Lt-Gen Benoît Durieux: "Total war forbids any subsequent peace".

Published on :

8 November 2022
Total war is a very topical issue, yet it is a poorly defined concept: absolute war, high-intensity war, major war... Lieutenant General Benoît Durieux, Director of the IHEDN, provides a definition and a few ideas to help us understand it better.

Lt-Gen Benoît Durieux: "Total war forbids any subsequent peace".

Before talking about total war, can you define what war is?

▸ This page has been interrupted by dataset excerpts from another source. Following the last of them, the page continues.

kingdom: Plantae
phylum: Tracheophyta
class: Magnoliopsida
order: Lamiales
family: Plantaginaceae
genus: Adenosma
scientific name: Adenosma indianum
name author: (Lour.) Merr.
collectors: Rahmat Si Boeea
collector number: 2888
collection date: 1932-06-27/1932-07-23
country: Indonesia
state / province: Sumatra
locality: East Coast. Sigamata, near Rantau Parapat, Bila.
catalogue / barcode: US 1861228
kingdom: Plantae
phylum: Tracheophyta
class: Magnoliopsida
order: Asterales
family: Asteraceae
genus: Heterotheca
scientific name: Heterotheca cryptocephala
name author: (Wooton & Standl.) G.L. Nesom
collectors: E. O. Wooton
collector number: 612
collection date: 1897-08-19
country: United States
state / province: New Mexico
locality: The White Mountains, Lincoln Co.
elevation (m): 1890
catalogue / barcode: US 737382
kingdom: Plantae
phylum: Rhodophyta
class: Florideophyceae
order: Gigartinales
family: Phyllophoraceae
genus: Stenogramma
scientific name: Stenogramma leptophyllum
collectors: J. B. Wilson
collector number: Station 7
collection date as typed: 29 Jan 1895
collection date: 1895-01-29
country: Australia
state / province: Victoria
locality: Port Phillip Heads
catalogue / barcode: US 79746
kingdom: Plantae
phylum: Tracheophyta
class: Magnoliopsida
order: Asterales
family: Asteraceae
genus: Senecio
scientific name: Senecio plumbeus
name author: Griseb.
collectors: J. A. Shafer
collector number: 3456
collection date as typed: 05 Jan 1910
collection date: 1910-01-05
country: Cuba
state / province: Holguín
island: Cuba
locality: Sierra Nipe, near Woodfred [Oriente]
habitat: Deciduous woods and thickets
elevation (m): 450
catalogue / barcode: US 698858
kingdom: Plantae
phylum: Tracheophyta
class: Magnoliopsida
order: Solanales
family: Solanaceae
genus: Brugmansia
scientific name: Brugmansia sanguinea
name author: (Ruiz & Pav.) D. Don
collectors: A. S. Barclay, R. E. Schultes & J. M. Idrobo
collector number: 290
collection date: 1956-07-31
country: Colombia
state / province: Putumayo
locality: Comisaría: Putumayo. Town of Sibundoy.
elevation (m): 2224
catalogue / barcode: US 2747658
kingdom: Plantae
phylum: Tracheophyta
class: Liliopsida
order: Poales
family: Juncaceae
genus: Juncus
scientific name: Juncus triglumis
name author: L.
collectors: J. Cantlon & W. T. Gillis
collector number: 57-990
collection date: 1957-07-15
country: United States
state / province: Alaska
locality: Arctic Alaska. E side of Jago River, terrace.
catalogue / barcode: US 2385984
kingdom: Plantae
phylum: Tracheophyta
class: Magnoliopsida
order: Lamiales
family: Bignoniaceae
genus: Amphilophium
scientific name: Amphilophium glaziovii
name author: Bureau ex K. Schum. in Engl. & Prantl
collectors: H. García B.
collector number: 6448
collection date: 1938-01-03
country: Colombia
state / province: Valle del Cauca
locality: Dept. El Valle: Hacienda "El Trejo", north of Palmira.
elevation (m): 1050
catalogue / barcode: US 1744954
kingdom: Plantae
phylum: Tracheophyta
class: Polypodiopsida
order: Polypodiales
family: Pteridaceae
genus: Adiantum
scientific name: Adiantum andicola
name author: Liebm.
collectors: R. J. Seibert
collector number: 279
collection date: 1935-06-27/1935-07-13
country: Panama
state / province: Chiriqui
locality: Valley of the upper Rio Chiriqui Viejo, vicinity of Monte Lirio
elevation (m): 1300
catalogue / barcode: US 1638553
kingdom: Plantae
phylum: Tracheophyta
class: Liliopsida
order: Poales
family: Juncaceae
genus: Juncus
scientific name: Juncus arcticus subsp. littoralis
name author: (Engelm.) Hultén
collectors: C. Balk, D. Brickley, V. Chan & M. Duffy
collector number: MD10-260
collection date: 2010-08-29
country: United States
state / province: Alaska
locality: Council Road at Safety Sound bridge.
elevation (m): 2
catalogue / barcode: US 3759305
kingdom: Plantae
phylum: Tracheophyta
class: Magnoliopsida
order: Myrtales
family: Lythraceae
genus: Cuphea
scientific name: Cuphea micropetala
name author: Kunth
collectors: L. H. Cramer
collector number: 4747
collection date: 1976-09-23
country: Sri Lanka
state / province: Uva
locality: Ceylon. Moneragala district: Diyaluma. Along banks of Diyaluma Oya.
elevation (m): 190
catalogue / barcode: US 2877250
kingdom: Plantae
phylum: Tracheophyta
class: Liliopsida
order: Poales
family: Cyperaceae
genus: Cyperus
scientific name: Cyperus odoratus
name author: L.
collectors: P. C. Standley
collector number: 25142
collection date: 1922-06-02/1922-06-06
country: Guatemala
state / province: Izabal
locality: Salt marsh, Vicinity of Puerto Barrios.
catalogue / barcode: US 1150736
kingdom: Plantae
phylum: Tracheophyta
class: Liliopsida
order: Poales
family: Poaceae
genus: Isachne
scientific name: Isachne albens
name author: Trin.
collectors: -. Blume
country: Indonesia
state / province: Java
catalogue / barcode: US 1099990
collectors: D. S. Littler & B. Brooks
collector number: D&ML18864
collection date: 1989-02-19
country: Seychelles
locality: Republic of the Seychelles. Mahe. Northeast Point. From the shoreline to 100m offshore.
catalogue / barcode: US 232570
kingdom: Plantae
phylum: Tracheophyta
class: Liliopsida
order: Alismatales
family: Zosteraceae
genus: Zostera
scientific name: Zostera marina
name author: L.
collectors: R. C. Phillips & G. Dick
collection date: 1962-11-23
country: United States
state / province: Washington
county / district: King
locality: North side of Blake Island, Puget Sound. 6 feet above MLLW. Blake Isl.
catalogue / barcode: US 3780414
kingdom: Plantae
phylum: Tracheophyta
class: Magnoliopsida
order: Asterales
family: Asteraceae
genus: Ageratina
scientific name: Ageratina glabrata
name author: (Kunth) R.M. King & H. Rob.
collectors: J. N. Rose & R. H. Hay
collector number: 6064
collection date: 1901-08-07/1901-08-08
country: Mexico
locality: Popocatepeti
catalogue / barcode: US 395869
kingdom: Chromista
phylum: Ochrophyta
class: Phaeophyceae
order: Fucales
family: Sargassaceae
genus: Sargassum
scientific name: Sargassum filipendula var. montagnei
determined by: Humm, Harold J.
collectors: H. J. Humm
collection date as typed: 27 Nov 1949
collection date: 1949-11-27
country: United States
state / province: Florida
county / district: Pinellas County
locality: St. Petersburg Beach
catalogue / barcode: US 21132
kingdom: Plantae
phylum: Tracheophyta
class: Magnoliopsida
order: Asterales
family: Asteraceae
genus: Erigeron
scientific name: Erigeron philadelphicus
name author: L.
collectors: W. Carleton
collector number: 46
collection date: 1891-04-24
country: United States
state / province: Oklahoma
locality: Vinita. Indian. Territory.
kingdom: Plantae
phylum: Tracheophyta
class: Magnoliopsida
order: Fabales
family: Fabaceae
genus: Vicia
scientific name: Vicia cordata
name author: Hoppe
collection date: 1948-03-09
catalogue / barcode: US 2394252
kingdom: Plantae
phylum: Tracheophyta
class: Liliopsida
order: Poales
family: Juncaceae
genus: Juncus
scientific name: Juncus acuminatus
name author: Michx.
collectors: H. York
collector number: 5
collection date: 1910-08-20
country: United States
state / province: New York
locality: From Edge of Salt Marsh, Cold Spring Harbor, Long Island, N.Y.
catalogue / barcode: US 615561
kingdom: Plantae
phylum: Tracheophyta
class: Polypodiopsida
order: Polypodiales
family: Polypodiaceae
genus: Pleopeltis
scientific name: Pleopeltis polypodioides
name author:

Paradoxically, war is also a means of channelling violence, which has historically been based on a fourfold distinction:

  1. between the military objective of targeting the opposing armed forces and the political objective of influencing the government,
  2. between wartime and peacetime,
  3. between the battlefield and areas sheltered from the violence of the fighting
  4. between combatants and non-combatants.

 

These distinctions have rarely been observed in history. However, if we look at the way in which people have tried to regulate wars, we see that the law and religions have sought to ensure that these separations are respected.

What is total war?

In everyday language, the concept of total war is used to refer to three different dimensions of conflict. Firstly, it is an unlimited objective, aimed at the complete destruction of the adversary, both militarily and politically. Secondly, it involves the mobilisation and often the targeting of all components of the state or society. Finally, it is the intensity of the violence used and the abandonment of all regulation.

Is total war a political or military concept?
Total war is more of a political concept than a military one, because it consists of breaking free from these separations and assuming them politically. Firstly, there is a political objective designed to annihilate the adversary. Secondly, there was an assumed absence of any end to the conflict and of geographical boundaries. Finally, the whole of society is mobilised in the conflict, which also involves the aggression of non-combatants.
Is total war a concept that evolves over time?

Technology raises the question of total war in new terms. Cyber-attacks and remote strikes are no longer confined to the battlefield. Their implementation requires both civilians and military personnel. The development of modern military capabilities relies on industrial, financial and scientific resources that involve the whole of society.

Do you have any examples of total war?

Fortunately, examples of total war are fairly rare. In some respects, the war in Ukraine comes close. It has an almost unlimited objective and involves and targets the population. But it remains a limited war with a prior declaration and a territorial limitation. On the other hand, there are wars that are more or less total, and above all wars that are becoming increasingly total: this is the question of the rise to extremes, because total war is also a dynamic.

How do you describe the success of a total war?

The quest for total war is a failure because it puts politics at the service of war, and prohibits any post-conflict peace.

Which of today's conflicts are likely to evolve into all-out war?

The greatest risk of total war is not between states, but within states. The most convincing examples of total war are civil wars. These are conflicts with unlimited objectives, with no temporal, spatial or social limits. And because intra-state conflicts are most prevalent on Europe's borders, they represent a heightened risk for our continent.